PROJECT SUMMARY Opioid use disorder (OUD) is a public health crisis. Current treatments show limited efficacy and fail to prevent relapse to drug use during attempted abstinence and drug-overdose are all too frequent. In collaboration with Eolas Therapeutics and the NIH Blueprint Neurotherapeutics Network, AstraZeneca has developed a potent and selective OX1 receptor antagonist (AZD4041/BPN-19302) with favorable drug-like physiochemical properties. Selective OX1 receptor antagonism by AZD4041 reduces the addiction-relevant behaviors in rodents and primates relevant to those commonly found in opioid use disorder patients. Specifically, AZD4041 reduced the motivation to consume opioids (or nicotine) and attenuated relapse-like drug seeking behaviors in laboratory animals while avoiding OX2 receptor-associated effects that could limit its potential as a novel treatment for OUD (e.g., sleep-promoting effects). AZD4041 did not have any non-specific behavioral effects in rodents or primates. AZD4041 shows favorable drug-like safety and pharmacokinetic (PK) profiles in rats and dogs. Based on these findings, we initiated a Phase 1 single ascending dose safety study in healthy volunteers (HV) (IND144437). To date in this trial, AZD4041 has shown a favorable PK and safety profile in human volunteers at exposures that encompass those predicted to have efficacy in OUD patients. In this proposal, during the UG3 phase, we will conduct the multiple ascending dose and respiratory safety assessments required to test the compound in OUD patients. Contingent upon the successful completion of the UG3 milestones, which include favorable safety, PK and respiratory depression profiles, we will advance to the UH3 phase, during which a proof of concept efficacy study will be conducted in patients suffering from OUD. Successful completion of the UH3 phase will deliver a selective OX1 receptor antagonist that is ready to advance to large-scale Phase 2 and 3 pivotal efficacy studies, based upon which AstraZeneca will make this promising and highly beneficial therapeutic widely available to OUD patients.

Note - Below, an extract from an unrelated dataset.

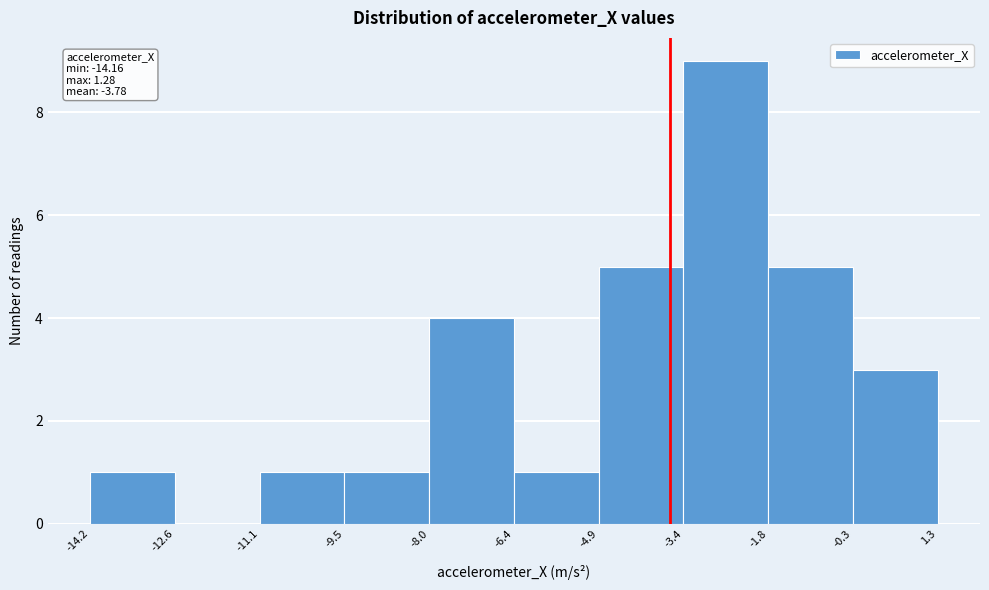

Over which range of the x-axis is the bar tallest?

-3.4 to -1.8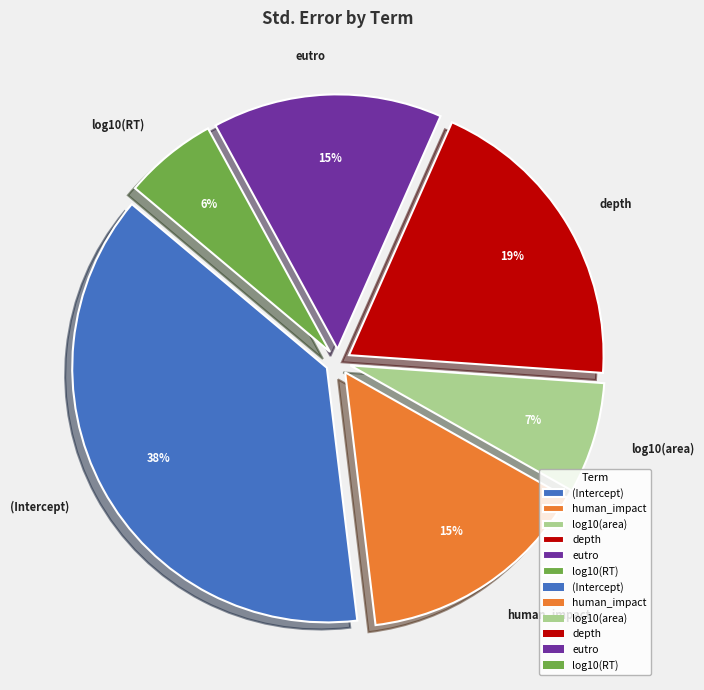

True or false: human_impact accounts for 15% of the total.

True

项目摘要 阿片类药物使用障碍（OUD）是一种公共卫生危机。当前的治疗表现出有限的功效，无法预防 试图戒酒和药物过多的药物中使用药物的复发都太频繁了。与 eolas Therapeutics和NIH蓝图神经疗法网络，阿斯利康发展了有效的 选择性OX1受体拮抗剂（AZD4041/BPN-19302）具有有利的药物样理化学特性。 AZD4041的选择性OX1受体拮抗作用减少了啮齿动物和成瘾的行为 灵长类动物与阿片类药物使用障碍患者通常发现的灵长类动物有关。具体而言，AZD4041降低了 消费阿片类药物（或尼古丁）的动机，并减弱实验室中的复发式毒品寻求行为 动物的同时避免使用OX2受体相关的作用，这可能会限制其作为新型处理的潜力 （例如，促进睡眠效果）。 AZD4041在啮齿动物或灵长类动物中没有任何非特异性行为影响。 AZD4041在大鼠和狗中显示出有利的药物样安全性和药代动力学（PK）剖面。基于这些 调查结果是，我们在健康志愿者（HV）（IND144437）中启动了1期单一升剂剂量安全研究。到 在此试验中，AZD4041在人类志愿者中表现出了有利的PK和安全性。 涵盖那些预计在OUD患者中具有功效的人。在此提案中，在UG3阶段，我们将 进行测试OUD中所需的多重升剂剂量和呼吸安全评估 患者。取决于成功完成UG3里程碑，其中包括有利的安全性，PK 和呼吸抑郁症状，我们将晋升为UH3阶段，在此期间概念证明 研究将对患有OUD的患者进行。成功完成UH3阶段将提供 选择性的OX1受体拮抗剂，准备前进到大规模第2期和3期关键疗效研究， 基于阿斯利康将使这种有希望的和非常有益的治疗可广泛使用 Oud患者。